***** TEXTAUSZUG

Diesen Inhalten kann die informationelle Form nur folgen, wenn sie sich von dem Zwang zur Linearisierung löst. Der Hypertext ist eine Möglichkeit dafür (siehe 1.).

Meine These in diesem Zusammenhang ist, daß auch die Dialektik in ihrem philosophischen Gehalt von der Hypertext-Form profitieren kann. Das dialektische Denken muß das Eine im Vielen, das Ganze im Mannigfaltigen, die Identität in den Unterschieden aufzeigen, dabei aber das Viele, Mannigfaltige, Unterschiedliche nicht einfach zu einem Brei "vermixen", sondern gerade durch eine Synthese des Differenzierten die tieferen Strukturen des Seins ausloten. Die Synthese ist dabei kein bloßes Aufsummieren, kein reines erstarrtes Staunen vor dem "Sprung", der das Neue (die Emergenz) erzeugt. Die Synthese muß die wesentlichen Beziehungen widergeben, die tatsächlich das komplexe Spiel der Wechselwirkungen tragen. Hier verbietet sich die Durchnumerierung, sondern ein NETZ ist die adäquate Form.

In wirklicher Dialektik war das schon immer so gemeint. Ich habe also keine neue Form von Dialektik erfunden. Ich denke aber, daß die neuen Möglichkeiten der Formgebung für Repräsentationen von Wissensinhalten auch gezielt genutzt werden müssen. Außerdem bin ich gespannt darauf, wie diese neue förmliche Flexibilität die Inhalte tatsächlich bereichern kann.

3. Meine Internet-Seiten

Ich nutze vorerst nur die Internet-Software als Hypertextsystem. Das setzt Grenzen, ermöglicht aber auch die Konzentration auf Wesentliches.

Ich habe "zwischen meinen Büchern" einige Wissensinhalte angesammelt, die ich direkt nicht in den Büchern verwende (weil das den jeweiligen inhaltlichen Rahmen sprengen würde und/oder nicht genau in den Linearisierungs-Roten-Faden paßt).

Sie sind aber in sich so komplex und kohärent, daß sie sich für diese Art der "grauen" Veröffentlichung im Internet anbieten. Sie umfassen auch fast alle meine Interessengebiete von der tiefsten Theorie bis hin zur lebendigsten Anwendung.

**********

### ARBEITSAUFTRAG
Schreiben Sie aus dem Text über Dialektik und Hypertext die Passage ab, die mit „In wirklicher Dialektik“ beginnt und sich bis einschließlich „tatsächlich bereichern kann.“ fortsetzt.

***** ZEILENAUSZÜGE

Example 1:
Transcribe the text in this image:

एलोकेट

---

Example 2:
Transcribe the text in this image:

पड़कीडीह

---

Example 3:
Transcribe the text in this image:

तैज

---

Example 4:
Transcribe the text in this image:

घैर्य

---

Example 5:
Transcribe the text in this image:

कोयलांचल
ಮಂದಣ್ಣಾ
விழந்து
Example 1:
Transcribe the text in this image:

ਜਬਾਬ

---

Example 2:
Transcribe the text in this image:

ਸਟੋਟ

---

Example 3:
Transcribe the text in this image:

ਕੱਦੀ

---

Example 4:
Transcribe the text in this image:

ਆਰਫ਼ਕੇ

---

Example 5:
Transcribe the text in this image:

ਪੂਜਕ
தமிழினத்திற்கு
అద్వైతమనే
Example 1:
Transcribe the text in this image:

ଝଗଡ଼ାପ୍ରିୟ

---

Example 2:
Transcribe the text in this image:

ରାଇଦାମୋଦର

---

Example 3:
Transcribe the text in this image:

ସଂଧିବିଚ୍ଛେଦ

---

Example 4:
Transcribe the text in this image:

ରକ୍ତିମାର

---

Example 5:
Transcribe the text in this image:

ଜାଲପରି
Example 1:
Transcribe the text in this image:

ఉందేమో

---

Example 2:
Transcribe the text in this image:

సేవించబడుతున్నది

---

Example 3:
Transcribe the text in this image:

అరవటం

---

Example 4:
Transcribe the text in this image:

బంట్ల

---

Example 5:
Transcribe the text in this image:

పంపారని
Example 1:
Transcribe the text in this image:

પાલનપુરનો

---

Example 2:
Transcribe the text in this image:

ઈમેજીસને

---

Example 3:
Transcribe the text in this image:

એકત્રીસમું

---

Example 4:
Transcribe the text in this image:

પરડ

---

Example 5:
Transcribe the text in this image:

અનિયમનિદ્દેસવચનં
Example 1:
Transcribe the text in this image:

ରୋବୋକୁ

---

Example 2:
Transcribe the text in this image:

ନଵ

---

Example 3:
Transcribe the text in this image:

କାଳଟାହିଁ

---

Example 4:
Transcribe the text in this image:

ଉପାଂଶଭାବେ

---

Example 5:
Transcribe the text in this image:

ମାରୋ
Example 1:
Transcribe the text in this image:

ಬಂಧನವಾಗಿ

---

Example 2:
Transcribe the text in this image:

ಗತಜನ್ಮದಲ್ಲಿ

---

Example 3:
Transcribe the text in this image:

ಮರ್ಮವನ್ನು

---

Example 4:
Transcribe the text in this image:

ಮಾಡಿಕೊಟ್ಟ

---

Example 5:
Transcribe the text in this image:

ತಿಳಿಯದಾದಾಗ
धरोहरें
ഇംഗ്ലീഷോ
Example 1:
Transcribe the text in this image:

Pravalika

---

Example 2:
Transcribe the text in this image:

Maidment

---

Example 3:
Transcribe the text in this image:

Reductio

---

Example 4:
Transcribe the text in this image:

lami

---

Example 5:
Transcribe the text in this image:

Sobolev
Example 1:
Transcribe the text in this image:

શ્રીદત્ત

**********

### RICHTIGE ANTWORT
In wirklicher Dialektik war das schon immer so gemeint. Ich habe also keine neue Form von Dialektik erfunden. Ich denke aber, daß die neuen Möglichkeiten der Formgebung für Repräsentationen von Wissensinhalten auch gezielt genutzt werden müssen. Außerdem bin ich gespannt darauf, wie diese neue förmliche Flexibilität die Inhalte tatsächlich bereichern kann.